Fernando Pessoa é gênio. E sua genialidade não coube apenas num só poeta. Fernando Pessoa são vários. Daí, tantos heterônimos. Nos tempos de África do Sul, alfabetizado em inglês, criou os primeiros heterônimos: Charles Robert Anon e H. M. F. Lecher. Criou até um especialista em palavras cruzadas: Alexander Search. Depois vieram os heterônimos que entraram para a história: Alberto Caeiro (ingênuo guardador de rebanho – poeta da natureza) Álvaro de Campos (engenheiro, um poeta de fases e influenciado pelo simbolismo). Ricardo Reis (erudito que insistia na defesa dos valores tradicionais, na literatura e na política). E Bernardo Soares, um tipo especial de semi-heterônimo.Alberto Caeiro era considerado o mestre de Álvaro Campos e de Ricardo Reis. Aliás, do próprio Pessoa. Para o poeta mexicano Octavio Paz (Premio Nobel Literatura 1990) a biografia dos poetas é sua obra. E Pessoa deixou uma fantástica obra. Tinha um viver pacato, mas passou a vida criando outras vidas. “Era o enigma em pessoa”. Comparado a Luiz de Camões, Fernando Pessoa deixou um legado para a Língua Portuguesa como jornalista, publicitário e poeta.

O poeta é um fingidor.
Finge tão completamente
Que chega a fingir que é dor
A dor que deveras sente.

………

As gaivotas, tantas, tantas,
Voam no rio pro mar…
Também sem querer encantas,
Nem é preciso voar.

……

“Minha Pátria é a Língua portuguesa”.

……

“Criei em mim várias personalidades. Crio personalidades constantemente. Cada sonho meu é imediatamente, logo ao aparecer sonhado, encarnado numa outra pessoa, que passa a sonhá-lo, e eu não.”

……

 “Há um tempo em que é preciso abandonar as roupas usadas, que já tem a forma do nosso corpo, e esquecer os nossos caminhos, que nos levam sempre aos mesmos lugares. É o tempo da travessia: e, se não ousarmos fazê-la, teremos ficado, para sempre, à margem de nós mesmos”.

MAR PORTUGUÊS

Ó mar salgado, quanto do teu sal
São lágrimas de Portugal!
Por te cruzarmos, quantas mães choraram,
Quantos filhos em vão rezaram!

Quantas noivas ficaram por casar
Para que fosses nosso, ó mar!
Valeu a pena? Tudo vale a pena
Se a alma não é pequena.

————————

Saiba Mais

O que é heterônimo, homônimo e pseudônimo?

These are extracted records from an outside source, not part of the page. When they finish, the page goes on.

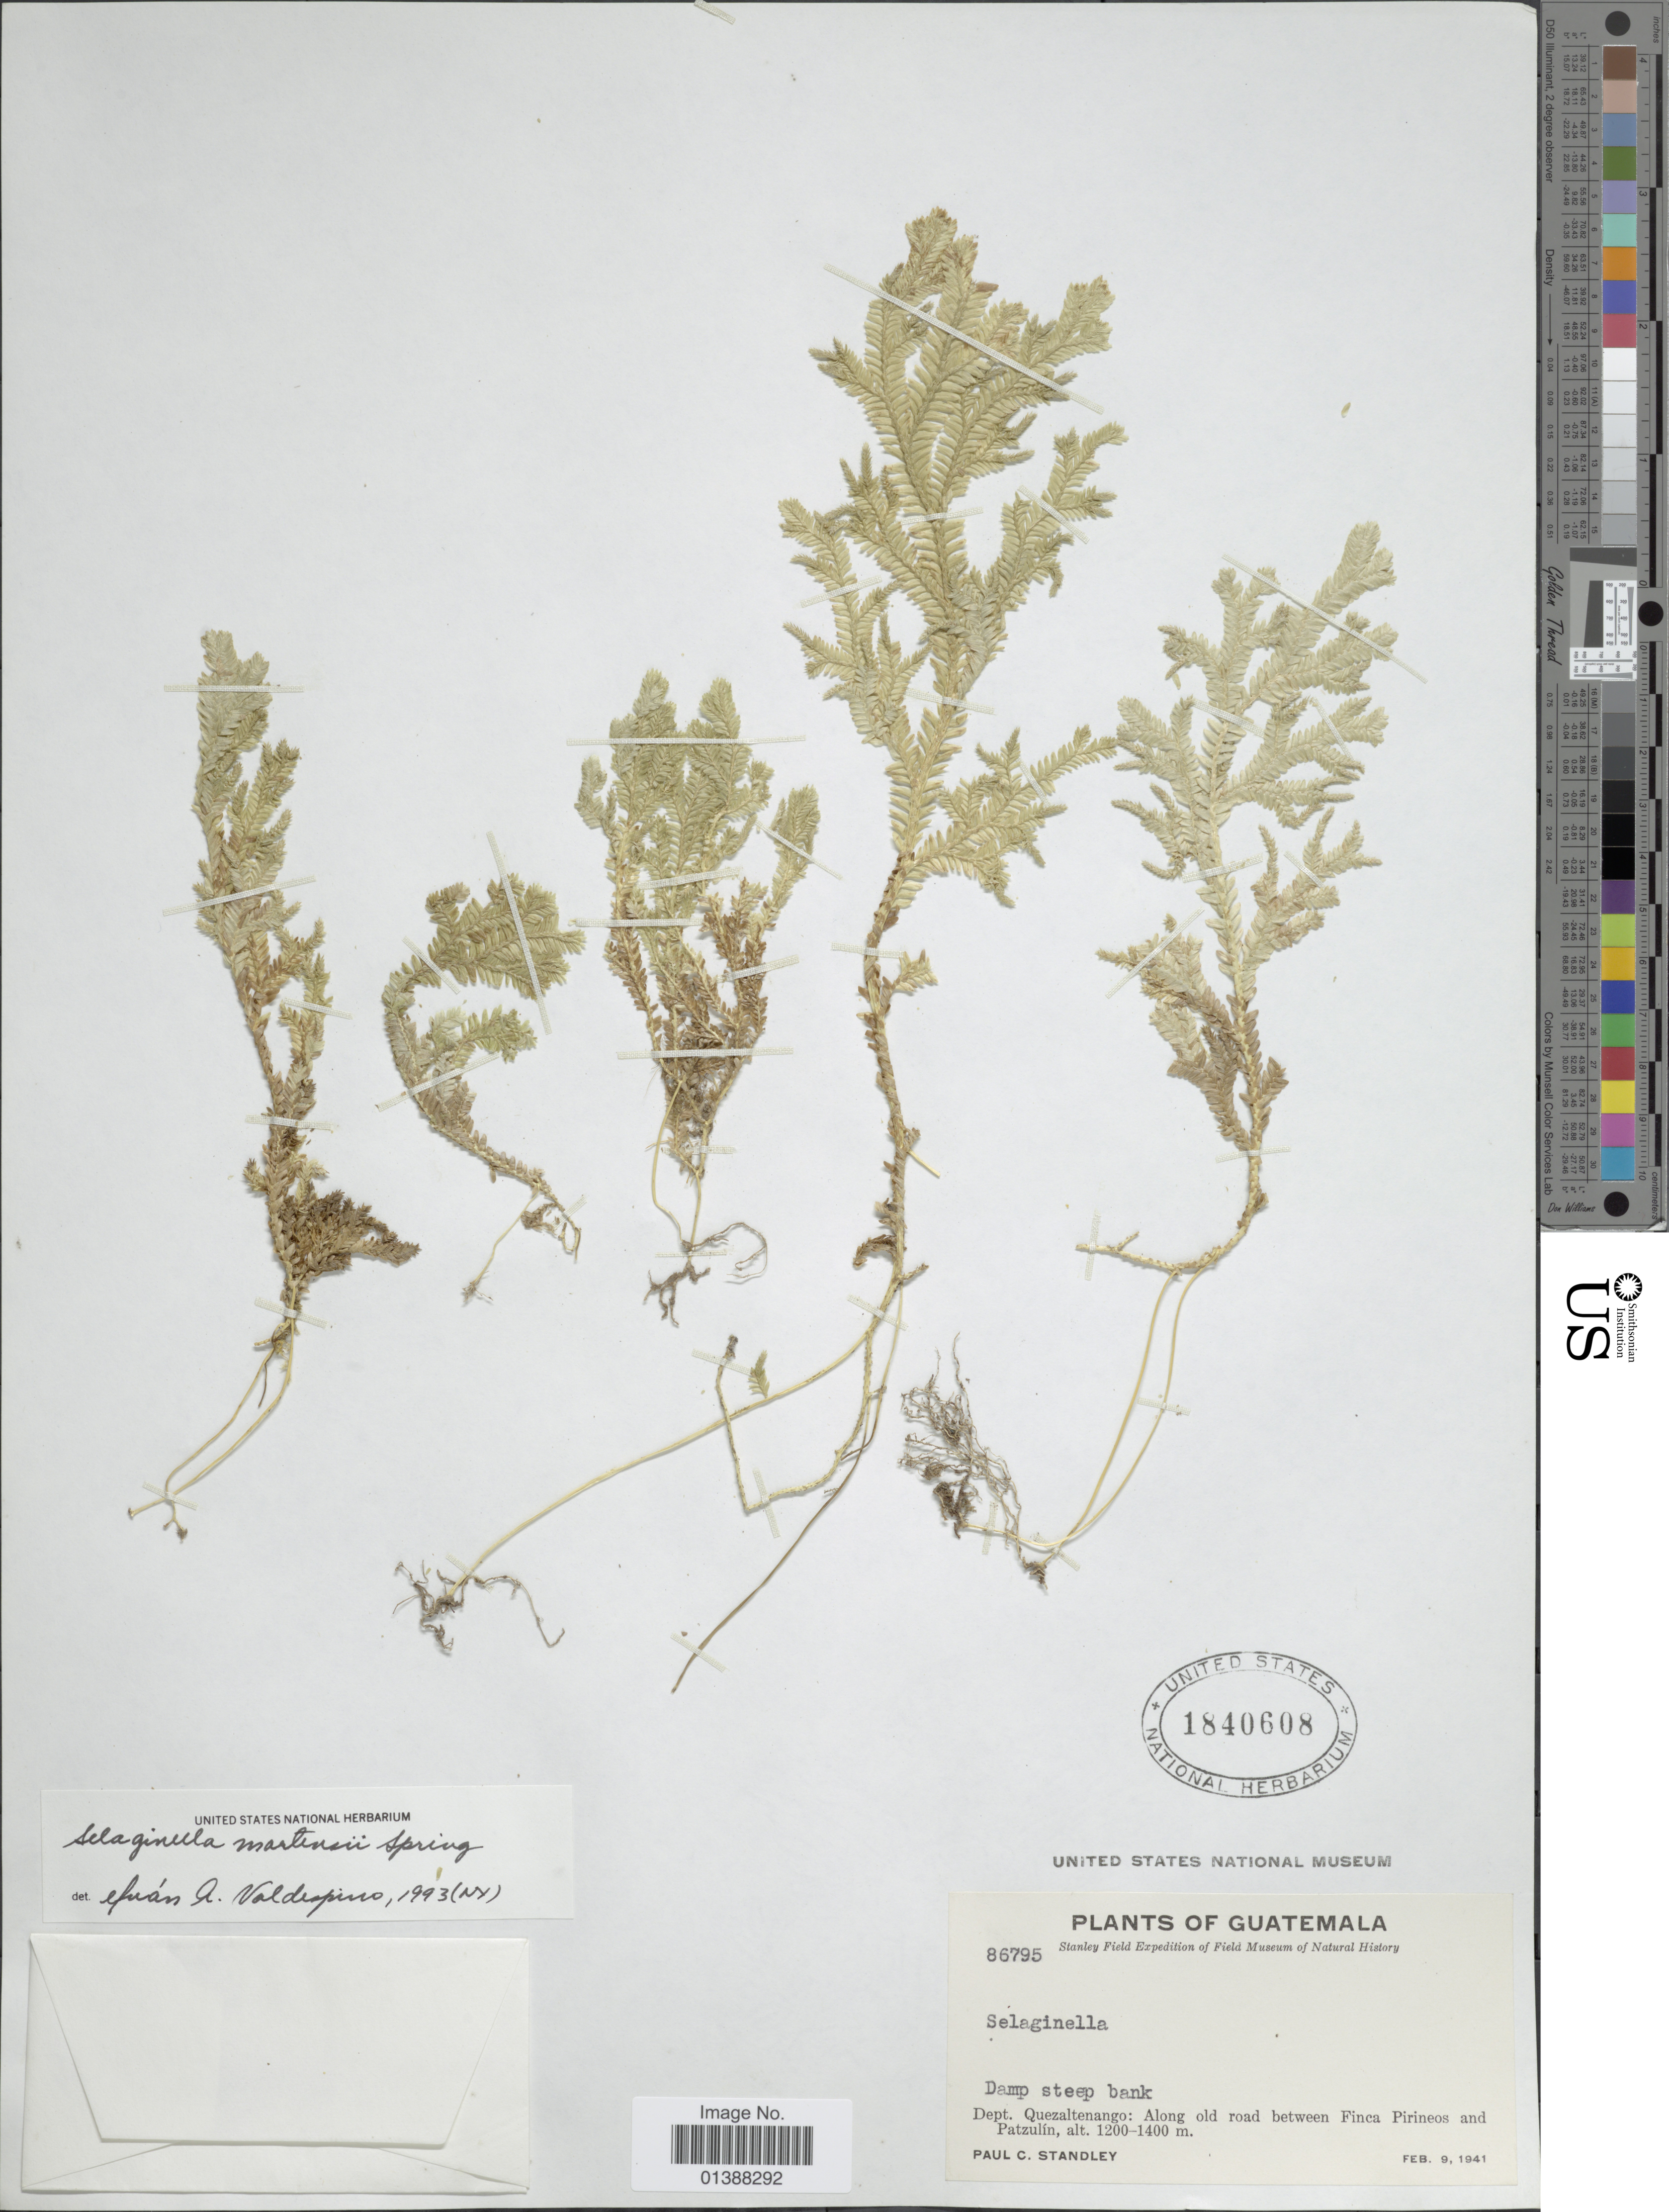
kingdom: Plantae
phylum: Tracheophyta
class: Lycopodiopsida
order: Selaginellales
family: Selaginellaceae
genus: Selaginella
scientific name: Selaginella martensii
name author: Spring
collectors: P. C. Standley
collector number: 86795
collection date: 1941-02-09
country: Guatemala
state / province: Quetzaltenango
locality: Along old road between Finca Pirineos amnd Patzulín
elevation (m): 1200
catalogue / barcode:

Heterônimo A palavra vem do grego: heteros = diferente onyna = nome. Heteronímia é o estudo dos hererônimos ou seja, estudo de autores fictícios. Heterônimo então é uma personagem fictícia, criada por alguêm, mas com vida quase real, com biografia própria, totalmente diferente de seu criador. O criador de hetêrônimo, como Fernando Pessoa, é chamado de ortônimo.

Homônimo (homos = igual + onyma = nome) Pessoa que tem o mesmo nome de outra. Ou, palavras que se pronuncia e/ou escreve da mesma forma que outra, mas de origem e sentido diferentes.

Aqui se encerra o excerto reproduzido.